My own favorite ride happens to be the Jungle River Cruise. The overworked expression, ‘You are there’ describes your sensation in the jungle river boat. When the guide pulls his pistol to fire at an approaching hippo, you jump back for fear of losing a leg. Through all of this Cook’s Tour of the jungle, the guide keeps up a constant spiel that is full of comedy and homespun humor. Together, the action and the dialogue are equal to an $8.80 seat at any of Broadway’s comedy reviews.

Of course, all sorts of famous people, celebrities from far and near, have explored Disneyland-kings, queens, princes, prime ministers, actors and actresses. Disneyland does something to, and for, all of us. But for some special reason and in some special way it’s the kids who come up with the strange comments-sometimes funny, sometimes touching.

“For example, in Tomorrowland, there’s the ‘Man from Mars’. The park employee inhabiting the Martian costume was a baseball fan. He had installed his tiny transistor radio in his helmet. The noises emanating from the communications head-piece as he listened to the game sounded a little as if Venus were calling the Earth. But one kid recognized the sounds and said excitedly to his father: ‘Gee, Dad, the Martians like the Dodgers, too!’

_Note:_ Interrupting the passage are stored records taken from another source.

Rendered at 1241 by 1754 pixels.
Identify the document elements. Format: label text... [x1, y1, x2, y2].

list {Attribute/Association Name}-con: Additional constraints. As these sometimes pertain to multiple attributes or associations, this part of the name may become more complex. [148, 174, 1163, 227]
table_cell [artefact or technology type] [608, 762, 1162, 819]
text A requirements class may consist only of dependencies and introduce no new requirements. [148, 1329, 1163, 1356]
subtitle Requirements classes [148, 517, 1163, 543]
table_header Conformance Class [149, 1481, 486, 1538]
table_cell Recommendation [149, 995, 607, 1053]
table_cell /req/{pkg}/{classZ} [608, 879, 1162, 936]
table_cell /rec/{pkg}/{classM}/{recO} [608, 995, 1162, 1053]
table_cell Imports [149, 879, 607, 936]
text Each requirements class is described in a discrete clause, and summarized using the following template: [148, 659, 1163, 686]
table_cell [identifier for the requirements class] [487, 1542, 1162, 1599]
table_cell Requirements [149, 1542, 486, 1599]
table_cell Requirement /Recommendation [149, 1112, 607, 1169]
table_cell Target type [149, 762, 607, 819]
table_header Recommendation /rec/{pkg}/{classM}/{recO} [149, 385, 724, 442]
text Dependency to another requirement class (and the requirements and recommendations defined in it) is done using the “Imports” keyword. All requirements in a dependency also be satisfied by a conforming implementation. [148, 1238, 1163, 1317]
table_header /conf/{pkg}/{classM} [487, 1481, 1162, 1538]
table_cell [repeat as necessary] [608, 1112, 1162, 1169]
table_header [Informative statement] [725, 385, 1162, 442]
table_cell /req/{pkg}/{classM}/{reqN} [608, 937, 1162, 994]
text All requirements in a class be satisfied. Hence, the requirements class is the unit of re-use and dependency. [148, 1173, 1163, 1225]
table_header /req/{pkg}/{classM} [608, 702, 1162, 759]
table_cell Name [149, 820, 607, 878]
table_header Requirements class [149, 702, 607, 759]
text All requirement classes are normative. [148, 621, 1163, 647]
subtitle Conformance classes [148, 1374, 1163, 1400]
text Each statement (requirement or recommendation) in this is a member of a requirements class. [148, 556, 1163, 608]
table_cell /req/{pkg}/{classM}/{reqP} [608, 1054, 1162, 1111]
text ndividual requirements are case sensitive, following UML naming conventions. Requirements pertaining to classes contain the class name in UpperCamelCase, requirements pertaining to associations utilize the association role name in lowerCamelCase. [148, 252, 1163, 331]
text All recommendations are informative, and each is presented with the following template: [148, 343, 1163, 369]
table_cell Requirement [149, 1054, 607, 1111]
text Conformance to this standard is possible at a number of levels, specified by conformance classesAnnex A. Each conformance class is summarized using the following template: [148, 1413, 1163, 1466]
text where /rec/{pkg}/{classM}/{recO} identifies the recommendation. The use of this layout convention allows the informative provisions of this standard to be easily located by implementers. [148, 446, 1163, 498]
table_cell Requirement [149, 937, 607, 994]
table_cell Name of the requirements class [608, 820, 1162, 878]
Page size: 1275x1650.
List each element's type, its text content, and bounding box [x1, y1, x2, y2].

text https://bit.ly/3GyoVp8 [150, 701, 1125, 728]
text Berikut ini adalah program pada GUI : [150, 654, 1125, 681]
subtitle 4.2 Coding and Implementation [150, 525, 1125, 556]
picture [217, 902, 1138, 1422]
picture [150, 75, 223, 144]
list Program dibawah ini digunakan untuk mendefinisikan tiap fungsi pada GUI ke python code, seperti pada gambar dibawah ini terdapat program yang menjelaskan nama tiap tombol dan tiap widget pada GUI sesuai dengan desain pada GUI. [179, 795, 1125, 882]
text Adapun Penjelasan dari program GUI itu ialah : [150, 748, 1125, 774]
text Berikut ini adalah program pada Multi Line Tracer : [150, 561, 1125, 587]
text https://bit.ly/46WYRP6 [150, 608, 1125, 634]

While on the Santa Fe and Disneyland Railroad, which covers 160 acres of the park, one youngster said to his mother: ‘Mom, is brother Charlie going with us on the Matterhorn ride?’ ‘Yes,’ she answered, “Why?’ ‘Well,–he got off at the last station.’

And here’s one I like especially. It took place on the Submarine Ride, as the captain chanted to his crew: ‘Polar Cap ahead-take her down deep….ladies and gentlemen, we are now under the North Pole’. Whereupon a five year old piped up with: ‘Daddy, can we get out and visit Santa Claus?’

How real, how wonderful, how enchanting is this child’s garden of fantasy!”